Klienci nie wytrzymali spotkania z prostytutką. Cztery zgony
Nowojorska prostytutka, Angelina Barini, nie wyjdzie zza krat przez trzy najbliższe dekady. Taką karę wyznaczył jej sąd za zbrodnie, jakiej dokonała na czterech mężczyznach, którzy byli jej klientami. Podała im narkotyki i "tabletki gwałtu", bo chciała pozbawić ich przytomności i okraść. Ofiary nie przeżyły zbyt dużej dawki farmaceutyków.
43-letnia kobieta, pracująca w branży usług seksualnych w Nowym Jorku, przyznała się do zabicia klientów poprzez przedawkowanie środka przeciwbólowego fentanylu i substancji GBL, zwanej "tabletką gwałtu". Prostytutka wyznała, że jej zamiarem nie było pozbawienie życia usługobiorców. Chciała jedynie pozbawić ich przytomności i okraść.

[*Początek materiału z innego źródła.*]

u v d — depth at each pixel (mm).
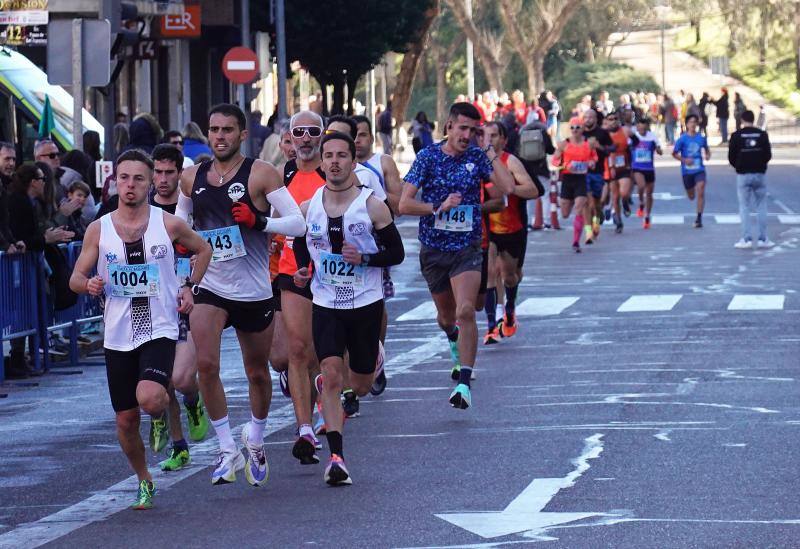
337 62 118000
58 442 27828
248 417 29781
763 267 56812
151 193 28547
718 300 46750
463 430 27062
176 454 24688
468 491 21906
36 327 37438
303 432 23875
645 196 85250
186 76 107688
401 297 51406
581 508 20578
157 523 20641
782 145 173250
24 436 28672
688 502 20781
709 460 23641
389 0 116312
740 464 23281
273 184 23875
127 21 51938
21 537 20016
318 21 115188
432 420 28281
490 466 23688
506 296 39281
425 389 32188
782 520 19625
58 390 35094
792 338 38156
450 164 29984
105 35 44938
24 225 36719
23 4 60312
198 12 80062
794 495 21094
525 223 38750
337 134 23797
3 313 35812
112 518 21094
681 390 30688
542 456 24344
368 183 29422
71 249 39906
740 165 65062
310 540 19234
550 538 18938
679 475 22594
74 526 20609
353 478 23219
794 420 27062
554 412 28578
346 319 23875
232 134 23781
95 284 21594
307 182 26750
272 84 156500
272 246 27062
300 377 24469
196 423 25406
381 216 23844
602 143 68312
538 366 34812
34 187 37000
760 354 35562
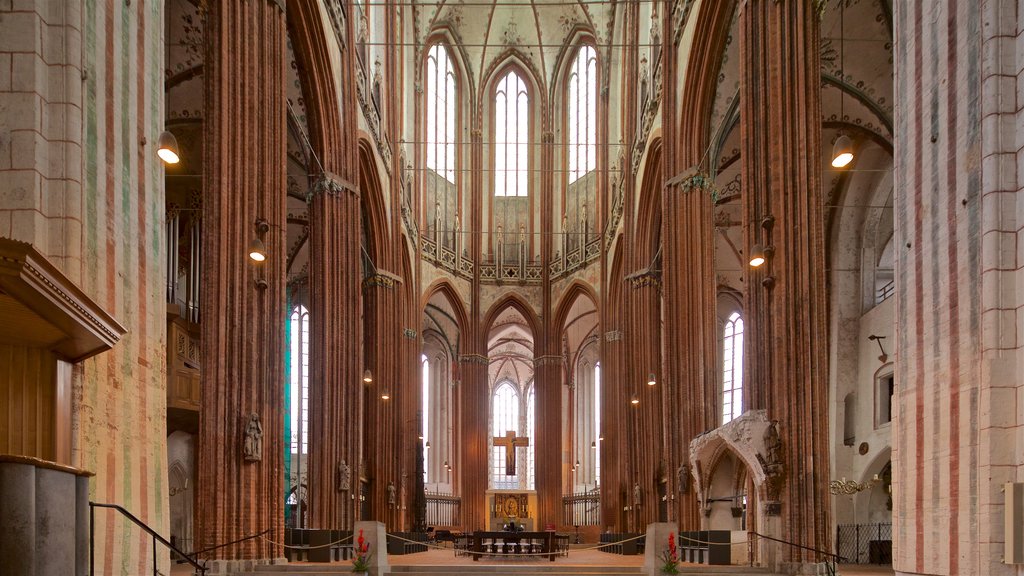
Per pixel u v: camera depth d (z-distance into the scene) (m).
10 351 9.13
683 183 29.53
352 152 31.44
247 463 19.69
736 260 43.19
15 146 9.62
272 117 21.59
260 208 20.88
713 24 26.89
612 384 47.19
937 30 11.98
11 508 6.38
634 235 40.91
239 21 20.50
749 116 21.69
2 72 9.72
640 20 41.88
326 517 28.16
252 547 19.61
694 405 28.66
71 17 10.10
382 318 40.62
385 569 20.38
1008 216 10.65
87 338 8.93
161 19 12.83
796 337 19.92
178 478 31.02
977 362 10.85
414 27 49.66
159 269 12.36
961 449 11.09
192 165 31.91
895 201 13.05
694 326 28.78
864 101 28.88
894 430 12.83
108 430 10.64
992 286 10.61
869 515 32.88
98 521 10.29
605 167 49.28
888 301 31.84
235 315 19.77
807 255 20.11
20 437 9.07
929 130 12.14
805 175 20.30
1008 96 10.78
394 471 41.97
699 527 28.19
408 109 49.56
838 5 25.17
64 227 9.80
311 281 29.05
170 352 27.61
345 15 31.58
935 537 11.61
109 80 10.99
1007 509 10.16
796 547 19.12
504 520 43.09
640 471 39.03
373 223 39.97
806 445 19.53
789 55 20.70
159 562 11.96
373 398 40.28
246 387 19.89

Morderczyni nie wyciągała wniosków ze swoich czynów - tylko pomyliła się cztery razy, doprowadzając do zgonu ofiary, ale sądziła też, że ucieczką przed odpowiedzialnością będzie ukrycie ciała. Naiwnie sądziła, że wystarczy zawinąć trupy w prześcieradło i ukryć w kontenerze na śmieci.
30 lat więzienia dla prostytutki za zamordowanie klientów
Jak donosi "Bild", do tych zbrodni doszło w 2019 roku. Barini, która szybko została przez policję namierzona i zatrzymana, w zeszłym roku podczas procesu przyznała się do wszystkiego. Poprosiła przy tym o wyrozumiałość - tłumaczyła się trudnym dzieciństwem i wieloletnim uzależnieniem od narkotyków. Sędzia okręgowy Brian Cogan był stanowczy, mówiąc, że przestępstwa "za kilka szybkich dolców" wymagają surowej kary. Oskarżona podczas wysłuchania sądowego werdyktu płakała i rozpaczała.
Kuzynka jednej z ofiar, która była świadkiem w tym procesie, powiedziała, że się nie zdobędzie na wyrozumiałość. - Nie wybaczam ci. Mój kuzyn i ja byliśmy najlepszymi przyjaciółmi. Nie mam dla ciebie litości - powiedziała kobieta.
"New York Post" rozmawiał ze starszą siostrą skazanej. Sally Barini nazwała werdykt "trochę surowym". - Ofiary same się zaangażowały. Nie byli świętymi. Poszli z nią. Chcieli się bawić, ćpać i uprawiać z nią seks. To nie było tak, że przykładała komuś pistolet do głowy i zmuszała go, by poszli z nią - oceniła siostra.